I am trying to use multiple Oralce JDBC drivers to connect to 2 Oracle databases by followed the instruction from this Question.
I have ojdbc6.jar
in the classpath of the default ClassLoader to connect to Oracle 11g.
To connect to another database, Oracle 8i, I wrote a code as follows
File driverJar = new File("D:/workspace/ccbs/lib/classes12.jar");
String driverClassName = "oracle.jdbc.OracleDriver";
String con = "jdbc:oracle:thin:@db1host:5555:db1";
URL[] classpath = new URL[] {driverJar.toURI().toURL()};
URLClassLoader driverLoader = new URLClassLoader(classpath, ClassLoader.getSystemClassLoader());
Class driverClass = driverLoader.loadClass(driverClassName);
System.out.println(driverClass.getProtectionDomain().getCodeSource().getLocation());
In the last line, the location of the driver class is printed. Running the program and I got
file:/D:/workspace/ccbs/lib/oravl01/oracle/11.2.0.2/jdbc/lib/ojdbc6.jar
When I remove the ojdbc6.jar
from the classpath and run the program again, I got
file:/D:/workspace/ccbs/lib/classes12.jar
Please suggest why my custom URLClassLoader load the oracle.jdbc.OracleDriver
from ojdbc6.jar
in the default classpath instead of classes12.jar
in the custom classpath.
The answer is the class loader delegation model.

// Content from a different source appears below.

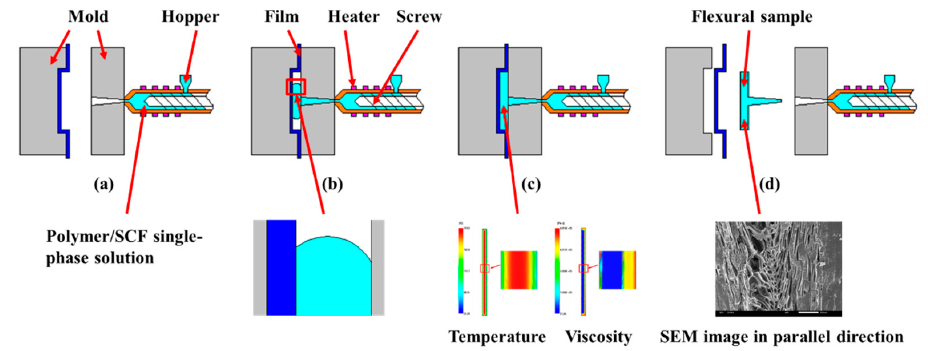
Figure 1. Schematic diagram of the IMD/MIM: ( a ) pasting film before injection; ( b ) injecting polymer/SCF single-phase solution; ( c ) cooling molding; ( d ) ejecting flexural sample.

ClassLoader documentation describes it.
To resolve your issue try to just replace
URLClassLoader driverLoader = new URLClassLoader(classpath, ClassLoader.getSystemClassLoader());
with
URLClassLoader driverLoader = new URLClassLoader(classpath, null);
This way you make sure that URLClassLoader doesn't use the application class path.